Granted, these were watchable enough - though the usual defects of amateur video are not diminished by the fact that the cameraman is shaking in his boots. But even through the fuzz of automatic focus and frenzied zooming, it was possible to grasp the scale of the storms - their unique combination of focus and power. This is perhaps what makes a tornado so special: if you're outside it, you can see it in its entirety and even, to a certain extent, guess which way it's heading; if you're inside it, you're chopped beef.

The best footage in Savage Skies appeared to show a tornado passing directly overhead (the cameraman was wedged tightly into the cleft between a motorway bridge and the embankment); it looked for a moment as if the slab of freeway might lift away as the grass bent flat beneath 200mph winds.
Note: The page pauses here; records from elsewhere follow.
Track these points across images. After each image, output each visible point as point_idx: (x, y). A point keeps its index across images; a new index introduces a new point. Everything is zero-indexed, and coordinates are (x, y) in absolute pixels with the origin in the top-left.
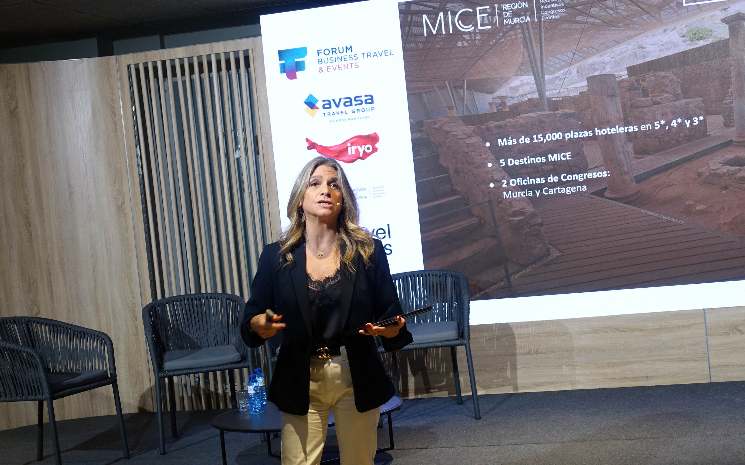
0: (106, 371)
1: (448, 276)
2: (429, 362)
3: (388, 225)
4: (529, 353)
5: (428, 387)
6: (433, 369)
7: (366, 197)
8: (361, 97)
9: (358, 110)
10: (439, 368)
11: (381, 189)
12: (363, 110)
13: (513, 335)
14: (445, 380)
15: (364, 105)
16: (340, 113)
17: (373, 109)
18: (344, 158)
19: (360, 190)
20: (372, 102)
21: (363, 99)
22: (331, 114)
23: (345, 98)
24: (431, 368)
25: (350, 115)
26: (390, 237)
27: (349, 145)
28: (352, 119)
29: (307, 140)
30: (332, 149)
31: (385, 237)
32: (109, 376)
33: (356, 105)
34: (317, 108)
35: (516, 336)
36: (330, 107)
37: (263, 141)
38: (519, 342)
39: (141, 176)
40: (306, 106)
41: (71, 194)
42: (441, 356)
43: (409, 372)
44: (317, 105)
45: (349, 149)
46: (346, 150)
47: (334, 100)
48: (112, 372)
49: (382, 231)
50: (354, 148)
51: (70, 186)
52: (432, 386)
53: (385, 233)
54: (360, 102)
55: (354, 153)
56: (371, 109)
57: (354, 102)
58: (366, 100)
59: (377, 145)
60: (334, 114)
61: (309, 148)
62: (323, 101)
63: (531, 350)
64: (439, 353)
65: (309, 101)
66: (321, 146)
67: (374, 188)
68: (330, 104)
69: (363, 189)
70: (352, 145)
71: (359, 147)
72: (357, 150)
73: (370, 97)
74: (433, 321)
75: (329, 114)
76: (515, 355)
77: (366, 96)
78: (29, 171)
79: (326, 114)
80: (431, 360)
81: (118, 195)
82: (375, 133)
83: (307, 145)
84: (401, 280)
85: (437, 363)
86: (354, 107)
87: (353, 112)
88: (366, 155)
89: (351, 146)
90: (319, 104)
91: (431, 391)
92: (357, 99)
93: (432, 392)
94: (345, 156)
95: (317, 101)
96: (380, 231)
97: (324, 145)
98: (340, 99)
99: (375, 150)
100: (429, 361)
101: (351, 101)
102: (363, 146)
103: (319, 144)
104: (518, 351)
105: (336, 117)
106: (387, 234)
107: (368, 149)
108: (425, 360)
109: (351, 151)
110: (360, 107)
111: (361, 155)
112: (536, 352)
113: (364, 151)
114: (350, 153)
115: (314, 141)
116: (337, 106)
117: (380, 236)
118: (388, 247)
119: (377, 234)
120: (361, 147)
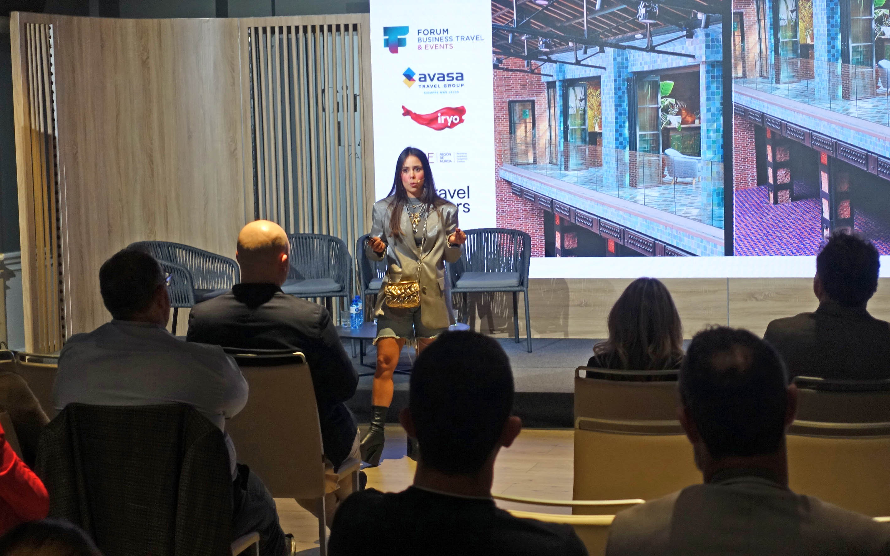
1: (515, 234)
2: (495, 308)
3: (468, 187)
4: (580, 305)
5: (491, 329)
6: (498, 313)
7: (451, 161)
8: (453, 74)
9: (449, 85)
10: (502, 313)
11: (464, 155)
12: (454, 86)
13: (567, 289)
14: (507, 324)
15: (455, 82)
16: (433, 86)
17: (462, 85)
18: (434, 126)
19: (446, 155)
20: (462, 79)
21: (455, 76)
22: (426, 86)
23: (438, 74)
24: (496, 312)
25: (442, 89)
26: (468, 197)
27: (439, 114)
28: (444, 92)
29: (403, 107)
30: (424, 117)
31: (464, 197)
33: (448, 80)
34: (414, 80)
35: (570, 290)
36: (425, 80)
38: (572, 296)
40: (404, 78)
42: (505, 304)
43: (477, 315)
44: (414, 77)
45: (439, 118)
46: (436, 119)
47: (429, 75)
49: (462, 192)
50: (443, 118)
52: (495, 328)
53: (464, 193)
54: (451, 79)
55: (443, 122)
56: (460, 85)
57: (446, 78)
58: (457, 78)
59: (463, 117)
60: (428, 86)
61: (404, 114)
62: (420, 75)
63: (582, 303)
64: (503, 300)
65: (407, 74)
66: (415, 114)
67: (458, 154)
68: (425, 77)
69: (449, 154)
70: (442, 115)
71: (448, 117)
72: (446, 120)
73: (460, 75)
74: (500, 270)
75: (424, 86)
76: (568, 306)
77: (457, 73)
79: (422, 87)
81: (231, 141)
82: (463, 107)
83: (402, 111)
84: (475, 235)
85: (501, 308)
86: (446, 82)
87: (445, 86)
88: (453, 125)
89: (441, 116)
90: (416, 77)
91: (494, 332)
92: (450, 75)
93: (495, 334)
94: (435, 124)
95: (414, 74)
96: (460, 192)
97: (418, 113)
98: (435, 75)
99: (461, 121)
101: (444, 77)
102: (452, 117)
103: (413, 112)
104: (571, 303)
105: (430, 89)
106: (466, 195)
107: (456, 119)
109: (441, 120)
110: (451, 83)
111: (449, 124)
112: (586, 305)
113: (452, 121)
114: (439, 122)
115: (409, 108)
116: (432, 80)
117: (461, 196)
118: (466, 206)
119: (458, 194)
120: (450, 117)
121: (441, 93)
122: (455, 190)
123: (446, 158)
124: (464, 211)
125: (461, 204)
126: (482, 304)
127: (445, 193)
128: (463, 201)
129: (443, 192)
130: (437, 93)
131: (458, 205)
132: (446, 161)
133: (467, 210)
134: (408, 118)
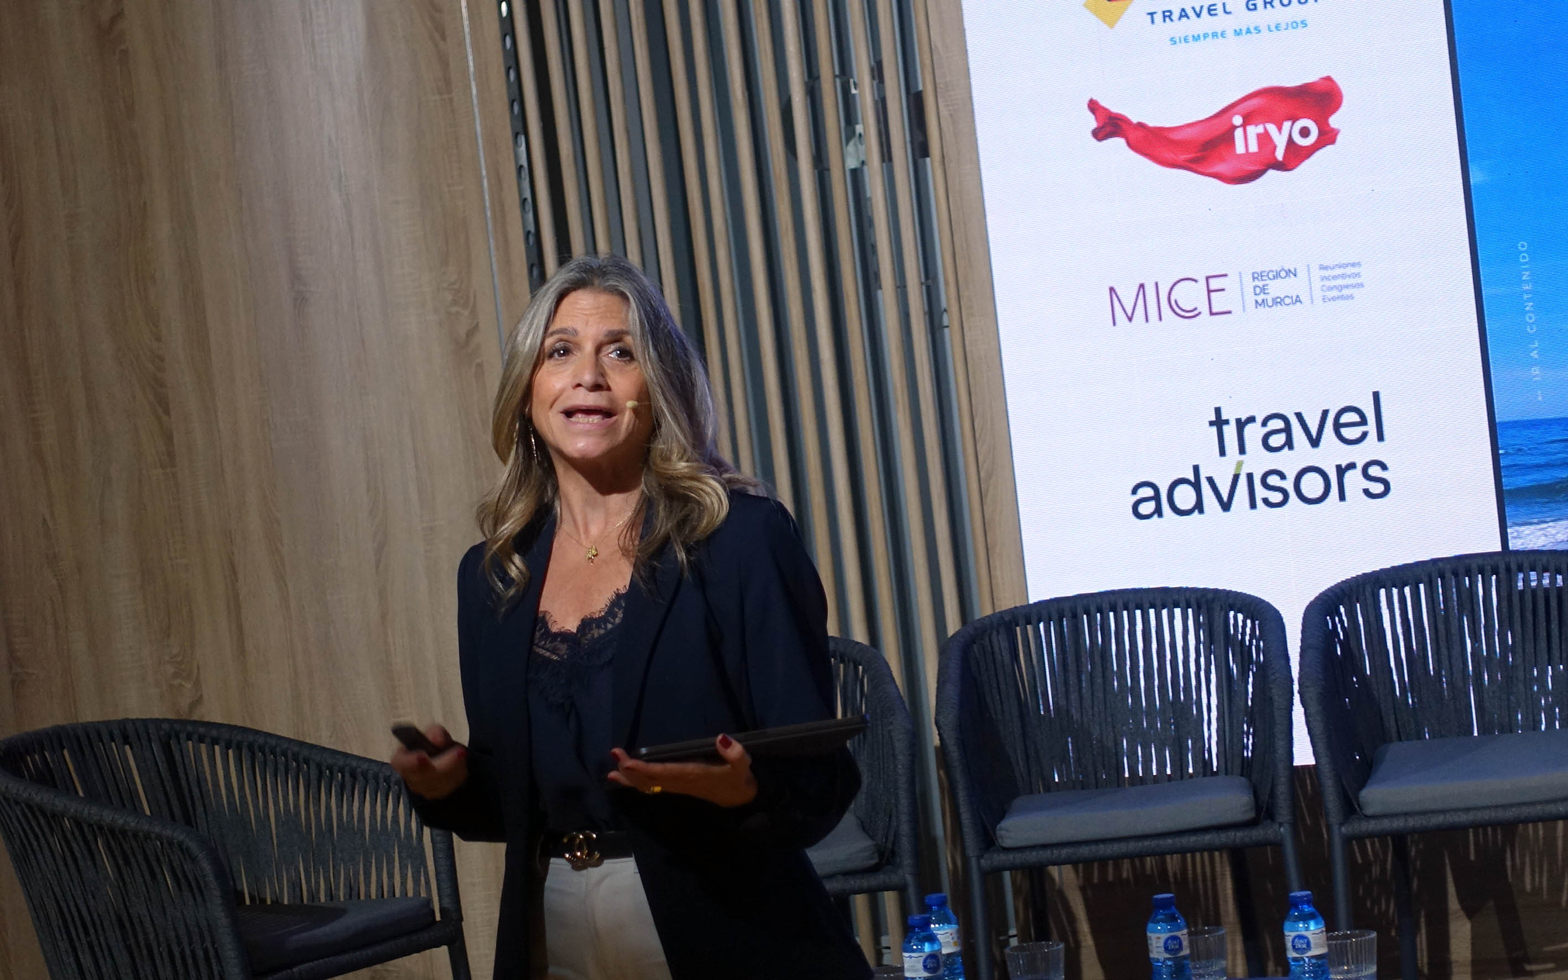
0: (429, 901)
2: (1523, 869)
3: (1376, 395)
5: (1518, 954)
6: (1536, 890)
7: (1298, 300)
11: (1349, 270)
16: (1205, 11)
18: (1221, 168)
19: (1277, 276)
22: (1176, 15)
24: (1528, 887)
25: (1241, 18)
26: (1381, 437)
27: (1237, 120)
28: (1248, 31)
29: (1094, 106)
30: (1177, 136)
31: (1364, 435)
32: (438, 918)
37: (944, 112)
39: (532, 239)
41: (300, 301)
43: (1454, 904)
45: (1239, 133)
46: (1227, 137)
48: (447, 903)
49: (1354, 417)
50: (1253, 131)
51: (296, 277)
52: (1531, 952)
53: (1364, 421)
55: (1254, 148)
59: (1334, 121)
61: (1099, 135)
64: (1555, 840)
66: (1141, 125)
67: (1324, 268)
69: (1288, 273)
70: (1248, 120)
71: (1272, 128)
72: (1265, 139)
74: (1536, 728)
75: (1167, 15)
78: (163, 229)
79: (1158, 18)
80: (1527, 860)
81: (455, 302)
82: (1328, 79)
83: (1091, 122)
84: (1422, 586)
85: (1550, 871)
87: (1251, 6)
88: (1296, 155)
89: (1244, 125)
91: (1528, 968)
93: (1531, 974)
94: (1223, 160)
96: (1346, 418)
97: (1151, 123)
99: (1328, 137)
100: (1523, 863)
102: (1287, 125)
103: (1136, 119)
106: (1371, 427)
107: (1305, 132)
108: (1509, 863)
109: (1246, 141)
111: (1280, 155)
113: (1290, 141)
114: (1240, 149)
115: (1115, 108)
117: (1348, 433)
118: (1374, 471)
119: (1337, 426)
120: (1280, 129)
121: (1238, 33)
122: (1325, 413)
123: (1276, 288)
124: (1367, 492)
125: (1352, 466)
126: (1472, 857)
127: (1288, 430)
128: (1359, 455)
129: (1279, 424)
130: (1223, 34)
131: (1341, 471)
132: (1278, 301)
133: (1377, 488)
134: (1117, 144)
The best story was that of a survivor whose car had been overturned by a tornado - when he came round he discovered that his companion had been sucked from his seatbelt (the car looked like a crumpled sweet-wrapper). In a bathetic touch, his final words had been "Here we go" - as though he was embarking on some terminal fun ride.

Which is how tornadoes are undoubtedly perceived by storm-chasers - meteorological ghouls who gather in Kansas and Oklahoma in the desperate hope that a twister will form before their eyes. Regular viewers will have met this unsettling bunch before (in an Encounters film broadcast a few years ago), but they were still intriguing to watch, staring at the darkening skies and willing disaster to descend on some distant homestead. Antonio, a Brazilian businessman, had spent a fortune on tornado holidays without ever seeing one, and Savage Skies concluded with his eventual triumph - dancing with glee in front of a funnel of black cloud, as hailstones the size of golf balls bounced off his bald head. Myself, I think this sort of thing is better in the comfort of my own home.

There were several meteorological interludes in Straight from the Heart (BBC2) as well - proving that when it comes to the pathetic fallacy, nothing is as effective as weeping skies and optimistic sunrises. Throughout Pamela Smith's film about people who'd had guilty secrets, you kept cutting away from the cathode-ray confessional for brief visual refreshments (the talking heads are just that, without even an interrogating voice to mediate the solipsism). Some of these appeared to have been inspired by a dentist's waiting-room walls - clouds with silver linings, giant rufous suns and an unfurling butterfly, used to illustrate the story of a transsexual who had finally come out. Others were more oblique and more effective - like the flow of underwater lava, extruding with a submarine hiss of steam, which interrupted the confession of the woman who had a secret affair with a sixth-former on the eve of her marriage - a man to whom she returned 18 years later.

Given that the transsexual read out a poem of bracing awfulness ("Years ago I was born, a brother to two girls/ I never had the privilege of growing up in frills"), he may have chosen this thin symbol of his emergent glamour, but it still diminished his plight into a cliche. The lava, however, and the fan of peacock feathers which accompanied the account of a shopaholic, offered something less banal for your mind to work on - the image as commentary rather than trite summary.